--- begin Text extract ---

Dear angry woman at the restaurant giving my child the evil eye,
We obviously have very different opinions on how to raise children. I gathered that you probably take your preferences from the outdated & destructive school of thought that children are to be seen & not heard. I, on the other hand, base my philosophy on attachment theory—a field of study involving psychological & evolutionary theories, which, when applied to parenting, show that happy, strongly attached children grow into happy, healthy adults. Our world is in desperate need of happy, healthy adults (if you haven’t noticed).
I understand there are drastically varying views on how children should behave in public. Some people truly believe that kids should be seen & not heard. As a general disclaimer, you should know that when I had a child, I never intended to make him bend to the bizarre whims of our unfriendly culture. I believe in honoring my 3-year-old child while respecting our environment—which does not equate to spoiling him, nor does it mean I let him “run wild” in public. He’s pretty mild (& hilarious) these days, but as a toddler, if he was banging on the table in a restaurant (which is a developmentally normal way for a toddler to attempt to explore his surroundings), I’d remind him to keep his hands quiet or I’d distract him, but I would never hiss threats at him or grab his wrists to cause pain, as I have seen some parents do in an attempt to control their child. Maybe it’s true that a young child whose wrist hurts won’t bang on the table again. Maybe it’s true that my gentle guidance isn’t as immediately effective, & you’ll have to hear the annoying sound more than once. You might even have to hear my son burst into song at some point during the meal. It’s a rough life for the public diner.
Something I have discovered is that kids will be noisy whether their parents treat them kindly or harshly. I could threaten to spank my child for being loud in a restaurant, or I can gently remind him to be quiet, but kids are still going to make noise sometimes, no matter how much you try to control them. I have been around plenty of kids who are spanked, threatened, given time-outs, & various other forms of punitive punishment—all of them make noise, all of them want to explore their surroundings, all of them have big emotions sometimes.

--- end Text extract ---
--- begin Entries shown ---

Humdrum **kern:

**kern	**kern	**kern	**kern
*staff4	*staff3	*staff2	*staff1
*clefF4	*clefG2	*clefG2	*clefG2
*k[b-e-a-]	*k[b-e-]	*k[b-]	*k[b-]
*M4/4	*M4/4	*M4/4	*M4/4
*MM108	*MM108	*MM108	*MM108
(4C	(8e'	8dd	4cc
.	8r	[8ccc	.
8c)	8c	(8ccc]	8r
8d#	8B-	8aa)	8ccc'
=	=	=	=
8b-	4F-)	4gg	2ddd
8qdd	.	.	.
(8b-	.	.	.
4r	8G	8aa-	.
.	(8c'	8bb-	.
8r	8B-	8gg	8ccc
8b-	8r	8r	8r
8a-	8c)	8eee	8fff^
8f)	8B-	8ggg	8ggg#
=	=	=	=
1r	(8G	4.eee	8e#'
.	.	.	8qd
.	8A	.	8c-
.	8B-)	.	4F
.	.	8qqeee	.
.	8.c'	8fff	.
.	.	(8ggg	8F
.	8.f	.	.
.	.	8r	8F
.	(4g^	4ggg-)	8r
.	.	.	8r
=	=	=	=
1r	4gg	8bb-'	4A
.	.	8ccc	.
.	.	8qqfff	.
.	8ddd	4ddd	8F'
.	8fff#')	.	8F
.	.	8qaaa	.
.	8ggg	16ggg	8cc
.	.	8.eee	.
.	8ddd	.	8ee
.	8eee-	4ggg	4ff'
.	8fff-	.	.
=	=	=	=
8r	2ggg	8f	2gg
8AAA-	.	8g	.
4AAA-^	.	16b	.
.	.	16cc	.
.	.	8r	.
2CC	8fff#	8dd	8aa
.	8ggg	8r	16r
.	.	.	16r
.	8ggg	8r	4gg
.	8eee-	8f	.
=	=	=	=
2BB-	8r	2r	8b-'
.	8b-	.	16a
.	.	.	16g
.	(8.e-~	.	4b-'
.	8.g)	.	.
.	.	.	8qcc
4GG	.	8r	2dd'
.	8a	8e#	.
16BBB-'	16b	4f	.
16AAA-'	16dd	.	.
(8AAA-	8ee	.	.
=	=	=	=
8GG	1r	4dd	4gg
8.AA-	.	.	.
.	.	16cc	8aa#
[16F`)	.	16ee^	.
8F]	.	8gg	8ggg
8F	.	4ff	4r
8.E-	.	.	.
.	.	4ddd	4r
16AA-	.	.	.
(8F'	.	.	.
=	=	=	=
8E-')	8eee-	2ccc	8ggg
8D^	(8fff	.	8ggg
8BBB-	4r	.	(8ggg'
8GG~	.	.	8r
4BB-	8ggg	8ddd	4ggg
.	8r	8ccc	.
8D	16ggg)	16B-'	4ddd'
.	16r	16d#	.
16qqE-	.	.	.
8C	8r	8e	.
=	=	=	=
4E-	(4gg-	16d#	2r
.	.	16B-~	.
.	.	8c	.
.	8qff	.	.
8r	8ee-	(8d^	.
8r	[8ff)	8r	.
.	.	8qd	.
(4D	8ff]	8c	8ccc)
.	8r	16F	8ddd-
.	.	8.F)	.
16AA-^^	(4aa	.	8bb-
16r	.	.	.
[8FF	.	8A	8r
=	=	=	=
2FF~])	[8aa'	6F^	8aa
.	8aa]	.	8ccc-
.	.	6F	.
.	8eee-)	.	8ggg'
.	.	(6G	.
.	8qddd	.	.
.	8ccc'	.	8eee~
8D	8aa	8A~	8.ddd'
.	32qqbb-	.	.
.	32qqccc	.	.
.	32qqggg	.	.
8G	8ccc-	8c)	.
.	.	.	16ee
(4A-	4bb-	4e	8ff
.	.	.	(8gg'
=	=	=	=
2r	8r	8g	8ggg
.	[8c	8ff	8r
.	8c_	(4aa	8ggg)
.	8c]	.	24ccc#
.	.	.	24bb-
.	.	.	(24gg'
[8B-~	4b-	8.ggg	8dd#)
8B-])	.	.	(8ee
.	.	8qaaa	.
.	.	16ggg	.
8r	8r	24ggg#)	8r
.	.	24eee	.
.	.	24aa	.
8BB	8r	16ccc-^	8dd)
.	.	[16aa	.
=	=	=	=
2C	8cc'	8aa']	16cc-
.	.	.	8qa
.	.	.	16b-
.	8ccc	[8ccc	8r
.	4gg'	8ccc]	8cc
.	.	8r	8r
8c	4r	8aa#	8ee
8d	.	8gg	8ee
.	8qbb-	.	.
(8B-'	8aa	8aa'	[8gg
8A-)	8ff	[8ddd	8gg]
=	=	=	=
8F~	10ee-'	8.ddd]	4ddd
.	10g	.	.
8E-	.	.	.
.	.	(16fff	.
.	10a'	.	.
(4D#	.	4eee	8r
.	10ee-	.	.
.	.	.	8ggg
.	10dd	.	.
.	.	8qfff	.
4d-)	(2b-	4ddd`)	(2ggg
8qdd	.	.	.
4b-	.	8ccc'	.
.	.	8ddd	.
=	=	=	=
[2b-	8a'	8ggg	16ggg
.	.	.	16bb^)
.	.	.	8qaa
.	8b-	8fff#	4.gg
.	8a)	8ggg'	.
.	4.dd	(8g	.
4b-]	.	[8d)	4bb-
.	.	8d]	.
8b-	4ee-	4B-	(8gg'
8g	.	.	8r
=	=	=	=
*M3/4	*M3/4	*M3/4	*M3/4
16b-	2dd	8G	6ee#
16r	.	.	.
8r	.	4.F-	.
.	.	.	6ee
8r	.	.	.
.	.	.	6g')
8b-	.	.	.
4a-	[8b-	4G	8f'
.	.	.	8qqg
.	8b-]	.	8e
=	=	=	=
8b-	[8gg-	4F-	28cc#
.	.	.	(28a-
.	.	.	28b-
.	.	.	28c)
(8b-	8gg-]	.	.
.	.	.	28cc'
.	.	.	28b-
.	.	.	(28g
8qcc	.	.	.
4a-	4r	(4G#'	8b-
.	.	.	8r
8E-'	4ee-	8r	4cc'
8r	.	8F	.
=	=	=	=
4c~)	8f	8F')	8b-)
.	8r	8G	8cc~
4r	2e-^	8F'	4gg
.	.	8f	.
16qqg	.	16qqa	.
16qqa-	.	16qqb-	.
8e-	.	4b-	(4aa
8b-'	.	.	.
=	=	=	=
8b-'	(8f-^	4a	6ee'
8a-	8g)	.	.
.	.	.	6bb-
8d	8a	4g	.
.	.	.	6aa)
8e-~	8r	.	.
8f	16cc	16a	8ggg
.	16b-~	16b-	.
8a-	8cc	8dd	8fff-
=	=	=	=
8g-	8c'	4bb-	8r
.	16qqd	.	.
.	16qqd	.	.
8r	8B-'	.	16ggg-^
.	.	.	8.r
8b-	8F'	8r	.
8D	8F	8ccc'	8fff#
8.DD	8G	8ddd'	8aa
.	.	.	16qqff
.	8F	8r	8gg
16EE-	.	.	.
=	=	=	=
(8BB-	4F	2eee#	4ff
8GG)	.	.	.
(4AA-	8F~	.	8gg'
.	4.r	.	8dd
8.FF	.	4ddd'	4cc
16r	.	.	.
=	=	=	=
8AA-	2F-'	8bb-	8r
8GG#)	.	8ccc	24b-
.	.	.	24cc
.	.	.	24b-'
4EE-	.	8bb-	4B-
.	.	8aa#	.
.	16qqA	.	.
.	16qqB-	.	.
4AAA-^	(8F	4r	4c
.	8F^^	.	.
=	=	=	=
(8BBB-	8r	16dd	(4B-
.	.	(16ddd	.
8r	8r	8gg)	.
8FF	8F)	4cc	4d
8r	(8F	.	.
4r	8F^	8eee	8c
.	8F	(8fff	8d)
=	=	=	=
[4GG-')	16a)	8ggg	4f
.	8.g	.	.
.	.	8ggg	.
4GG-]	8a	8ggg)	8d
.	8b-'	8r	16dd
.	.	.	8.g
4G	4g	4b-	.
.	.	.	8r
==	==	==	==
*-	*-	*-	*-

--- end Entries shown ---

**Tasks to carry out**:
[A] Rewrite the open letter between "Dear angry woman" and "you haven’t noticed).", inclusive, putting "attachment research" in place of "attachment theory".
[B] Carry on the open letter about children in restaurants, picking up after its final sentence.

**The responses**:
[A]
Dear angry woman at the restaurant giving my child the evil eye,
We obviously have very different opinions on how to raise children. I gathered that you probably take your preferences from the outdated & destructive school of thought that children are to be seen & not heard. I, on the other hand, base my philosophy on attachment research—a field of study involving psychological & evolutionary theories, which, when applied to parenting, show that happy, strongly attached children grow into happy, healthy adults. Our world is in desperate need of happy, healthy adults (if you haven’t noticed).

[B]
With that said, my child wasn’t being loud. You might not have even noticed that there were two kids at the table, because my friend Crystal’s daughter was asleep in her lap the whole time we were eating. I know my son wasn’t being loud, because he was respecting the fact that his friend was sleeping. What bothered you was the 5-minute trot we did around the restaurant while my friend & I were paying our respective checks. First I went to the register while Crystal took her 24-month-old daughter & my son over to the cool goddess fountain in the corner. Then Crystal paid while I watched the kids as they (gasp!) meandered through the restaurant toward the exit. There was no one else in the restaurant. As we walked by your table, you slammed your fork down. The woman you were eating with didn’t make eye contact or say anything, but she looked as cold as you.
“We’re having a meeting,” you said angrily.
I knew you both looked like you weren’t having a good time. But because our kids were actually being quiet for children their age, simply walking past your table while chatting (yes, loudly) in their sing-songy way, I assumed you were discussing an unpleasant matter or were of naturally foul disposition. As it turns out, the latter might be correct.
“This isn’t Chuck-E-Cheese,” you told Crystal. Yeah. . . We know that. We were at an Indian restaurant, a family-run business, which I’ve been going to since long before I had my son. The woman who runs the place always comes out to check on us & she seems to adore not only my child, but all of the children I’ve seen in her restaurant. I interviewed the male owner for a school paper & my son came with (because I am a single parent with very limited options for childcare & because I love taking him with me everywhere). During our conversation he started banging a fork on the table while singing. I (gently) took the fork & (nicely) told him he needed to be quiet so I could finish my conversation. The owner said something along the lines of, “No, mama, let him play,” & gave my son back his fork. That sweet interaction prompted me to text my friend Jesse (an American who travels to India often) to ask him if Indian parents are like Americans in their belief that children should be seen & not heard. My friend Jesse’s response was: “Lol hell no!” He went on to detail his perception that Indian parents let their kids be kids. They hold appropriate expectations of their children, & according to my friend, their kids are better behaved than their US counterparts. Most likely because they feel positive, understood, & honored.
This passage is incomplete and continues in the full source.